INPUT ROWS:
[START]

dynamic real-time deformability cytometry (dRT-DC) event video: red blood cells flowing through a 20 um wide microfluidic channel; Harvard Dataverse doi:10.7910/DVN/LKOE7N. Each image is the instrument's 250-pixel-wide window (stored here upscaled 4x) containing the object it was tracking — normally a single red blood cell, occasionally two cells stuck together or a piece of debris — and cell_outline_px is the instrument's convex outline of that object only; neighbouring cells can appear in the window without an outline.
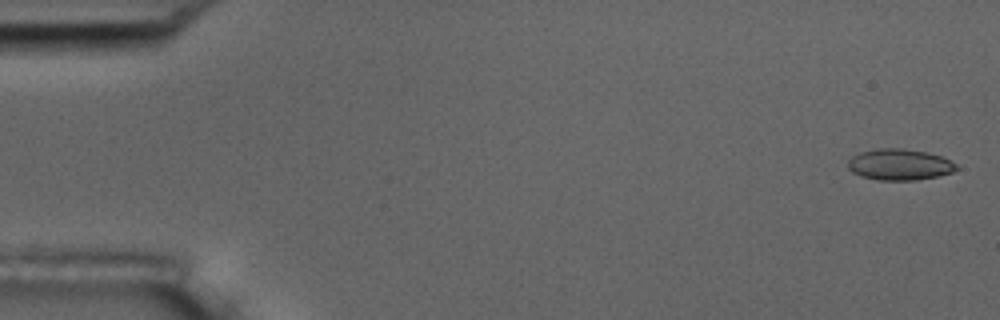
{"species": "common noctule bat (a hibernating species)", "species_latin": "Nyctalus noctula", "temperature_condition": "room temperature", "stored_images_in_passage": 5, "camera_frame_rate_fps": 3000, "um_per_image_px": 0.085, "animal": {"sex": "male", "body_mass_g": 17.5, "forearm_length_mm": 52.3}, "frame": {"image": 1, "passage_image": 1, "time_ms": 0.0, "image_size_px": [1000, 320], "cell_outline_px": [[960, 168], [952, 172], [936, 176], [916, 180], [876, 180], [860, 176], [852, 172], [848, 168], [848, 160], [852, 156], [860, 152], [880, 148], [904, 148], [924, 152], [940, 156], [956, 164]], "centroid_in_image_um": [76.43, 13.99], "position_along_channel_um": 8.6, "area_um2": 19.65}}
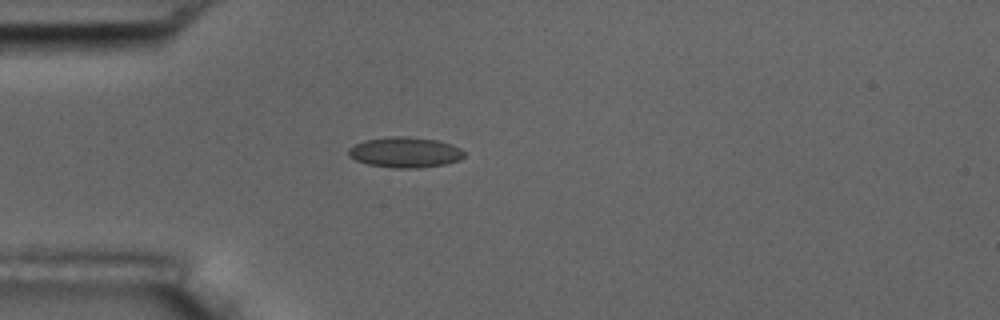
{"frame": {"image": 2, "passage_image": 5, "time_ms": 4.667, "image_size_px": [1000, 320], "cell_outline_px": [[464, 156], [460, 160], [444, 164], [420, 168], [392, 168], [368, 164], [356, 160], [348, 156], [348, 148], [364, 140], [388, 136], [408, 136], [436, 140], [452, 144], [460, 148], [464, 152]], "centroid_in_image_um": [34.42, 12.94], "position_along_channel_um": 50.6, "area_um2": 20.69}}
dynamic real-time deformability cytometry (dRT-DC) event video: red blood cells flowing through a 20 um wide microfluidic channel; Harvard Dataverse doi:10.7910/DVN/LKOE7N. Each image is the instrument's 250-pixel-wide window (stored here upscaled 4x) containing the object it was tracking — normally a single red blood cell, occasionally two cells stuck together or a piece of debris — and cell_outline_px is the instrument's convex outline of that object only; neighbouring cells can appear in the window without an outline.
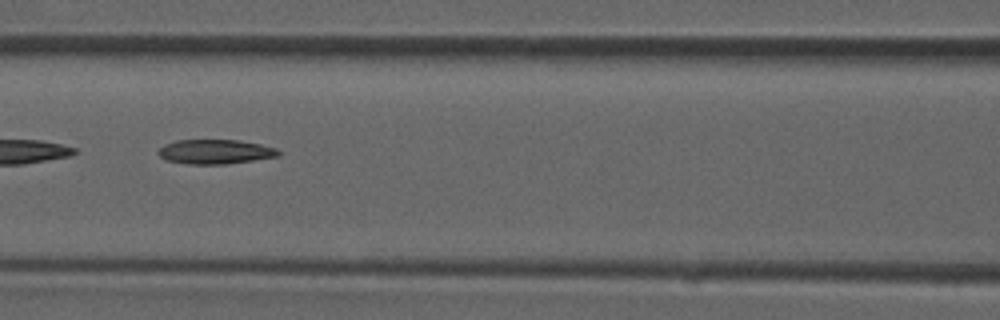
{"species": "common noctule bat (a hibernating species)", "species_latin": "Nyctalus noctula", "temperature_condition": "room temperature", "stored_images_in_passage": 38, "camera_frame_rate_fps": 3000, "um_per_image_px": 0.085, "animal": {"sex": "male", "forearm_length_mm": 52.5}, "frame": {"image": 1, "passage_image": 17, "time_ms": 5.333, "image_size_px": [1000, 320], "cell_outline_px": [[280, 156], [224, 164], [188, 164], [168, 160], [160, 156], [156, 152], [164, 144], [176, 140], [240, 140], [260, 144], [276, 148], [280, 152]], "centroid_in_image_um": [18.29, 12.89], "position_along_channel_um": 148.3, "area_um2": 17.05}}
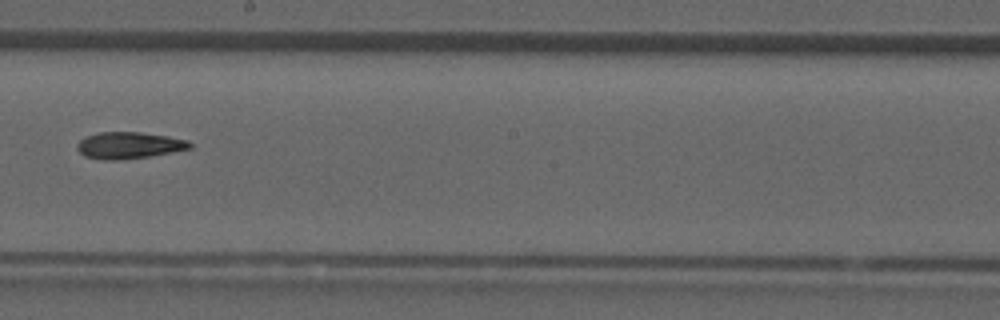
{"frame": {"image": 2, "passage_image": 22, "time_ms": 7.0, "image_size_px": [1000, 320], "cell_outline_px": [[192, 148], [148, 156], [120, 160], [104, 160], [84, 156], [76, 148], [76, 144], [80, 140], [88, 136], [100, 132], [140, 132], [168, 136], [188, 140], [192, 144]], "centroid_in_image_um": [10.95, 12.35], "position_along_channel_um": 237.2, "area_um2": 17.4}}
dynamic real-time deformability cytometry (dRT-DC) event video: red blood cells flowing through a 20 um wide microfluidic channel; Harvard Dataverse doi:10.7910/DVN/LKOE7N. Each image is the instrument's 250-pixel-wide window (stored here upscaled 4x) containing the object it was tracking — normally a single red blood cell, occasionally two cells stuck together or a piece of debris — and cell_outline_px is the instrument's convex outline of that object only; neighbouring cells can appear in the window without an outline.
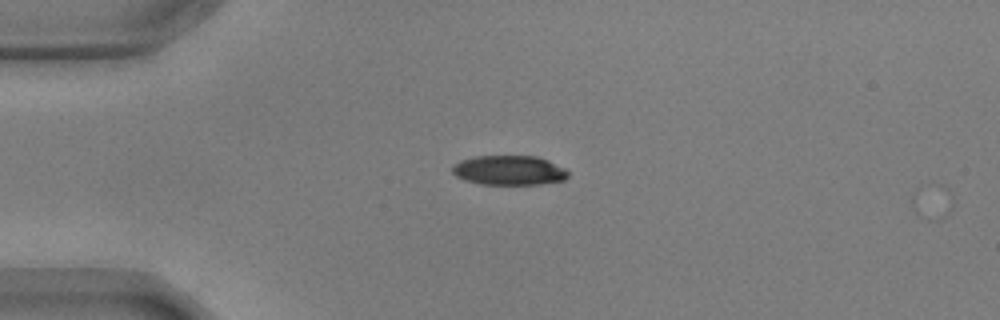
{"species": "common noctule bat (a hibernating species)", "species_latin": "Nyctalus noctula", "temperature_condition": "warm", "stored_images_in_passage": 43, "camera_frame_rate_fps": 3000, "um_per_image_px": 0.085, "animal": {"sex": "male", "body_mass_g": 17.9, "forearm_length_mm": 54.2}, "frame": {"image": 1, "passage_image": 1, "time_ms": 0.0, "image_size_px": [1000, 320], "cell_outline_px": [[568, 176], [564, 180], [540, 184], [480, 184], [464, 180], [456, 176], [452, 172], [452, 164], [460, 160], [476, 156], [536, 156], [548, 160], [564, 168], [568, 172]], "centroid_in_image_um": [43.24, 14.47], "position_along_channel_um": 41.8, "area_um2": 20.0}}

[END]

Pictures are to be left out; repeat all the remaining data exactly.

SOLUTION FOR THIS EXERCISE:
dynamic real-time deformability cytometry (dRT-DC) event video: red blood cells flowing through a 20 um wide microfluidic channel; Harvard Dataverse doi:10.7910/DVN/LKOE7N. Each image is the instrument's 250-pixel-wide window (stored here upscaled 4x) containing the object it was tracking — normally a single red blood cell, occasionally two cells stuck together or a piece of debris — and cell_outline_px is the instrument's convex outline of that object only; neighbouring cells can appear in the window without an outline.
{"species": "common noctule bat (a hibernating species)", "species_latin": "Nyctalus noctula", "temperature_condition": "room temperature", "stored_images_in_passage": 5, "camera_frame_rate_fps": 3000, "um_per_image_px": 0.085, "animal": {"sex": "male", "body_mass_g": 17.5, "forearm_length_mm": 52.3}, "frame": {"image": 1, "passage_image": 1, "time_ms": 0.0, "image_size_px": [1000, 320], "cell_outline_px": [[960, 168], [952, 172], [936, 176], [916, 180], [876, 180], [860, 176], [852, 172], [848, 168], [848, 160], [852, 156], [860, 152], [880, 148], [904, 148], [924, 152], [940, 156], [956, 164]], "centroid_in_image_um": [76.43, 13.99], "position_along_channel_um": 8.6, "area_um2": 19.65}}
{"frame": {"image": 2, "passage_image": 5, "time_ms": 4.667, "image_size_px": [1000, 320], "cell_outline_px": [[464, 156], [460, 160], [444, 164], [420, 168], [392, 168], [368, 164], [356, 160], [348, 156], [348, 148], [364, 140], [388, 136], [408, 136], [436, 140], [452, 144], [460, 148], [464, 152]], "centroid_in_image_um": [34.42, 12.94], "position_along_channel_um": 50.6, "area_um2": 20.69}}
dynamic real-time deformability cytometry (dRT-DC) event video: red blood cells flowing through a 20 um wide microfluidic channel; Harvard Dataverse doi:10.7910/DVN/LKOE7N. Each image is the instrument's 250-pixel-wide window (stored here upscaled 4x) containing the object it was tracking — normally a single red blood cell, occasionally two cells stuck together or a piece of debris — and cell_outline_px is the instrument's convex outline of that object only; neighbouring cells can appear in the window without an outline.
{"species": "common noctule bat (a hibernating species)", "species_latin": "Nyctalus noctula", "temperature_condition": "room temperature", "stored_images_in_passage": 38, "camera_frame_rate_fps": 3000, "um_per_image_px": 0.085, "animal": {"sex": "male", "forearm_length_mm": 52.5}, "frame": {"image": 1, "passage_image": 17, "time_ms": 5.333, "image_size_px": [1000, 320], "cell_outline_px": [[280, 156], [224, 164], [188, 164], [168, 160], [160, 156], [156, 152], [164, 144], [176, 140], [240, 140], [260, 144], [276, 148], [280, 152]], "centroid_in_image_um": [18.29, 12.89], "position_along_channel_um": 148.3, "area_um2": 17.05}}
{"frame": {"image": 2, "passage_image": 22, "time_ms": 7.0, "image_size_px": [1000, 320], "cell_outline_px": [[192, 148], [148, 156], [120, 160], [104, 160], [84, 156], [76, 148], [76, 144], [80, 140], [88, 136], [100, 132], [140, 132], [168, 136], [188, 140], [192, 144]], "centroid_in_image_um": [10.95, 12.35], "position_along_channel_um": 237.2, "area_um2": 17.4}}
dynamic real-time deformability cytometry (dRT-DC) event video: red blood cells flowing through a 20 um wide microfluidic channel; Harvard Dataverse doi:10.7910/DVN/LKOE7N. Each image is the instrument's 250-pixel-wide window (stored here upscaled 4x) containing the object it was tracking — normally a single red blood cell, occasionally two cells stuck together or a piece of debris — and cell_outline_px is the instrument's convex outline of that object only; neighbouring cells can appear in the window without an outline.
{"species": "common noctule bat (a hibernating species)", "species_latin": "Nyctalus noctula", "temperature_condition": "warm", "stored_images_in_passage": 43, "camera_frame_rate_fps": 3000, "um_per_image_px": 0.085, "animal": {"sex": "male", "body_mass_g": 17.9, "forearm_length_mm": 54.2}, "frame": {"image": 1, "passage_image": 1, "time_ms": 0.0, "image_size_px": [1000, 320], "cell_outline_px": [[568, 176], [564, 180], [540, 184], [480, 184], [464, 180], [456, 176], [452, 172], [452, 164], [460, 160], [476, 156], [536, 156], [548, 160], [564, 168], [568, 172]], "centroid_in_image_um": [43.24, 14.47], "position_along_channel_um": 41.8, "area_um2": 20.0}}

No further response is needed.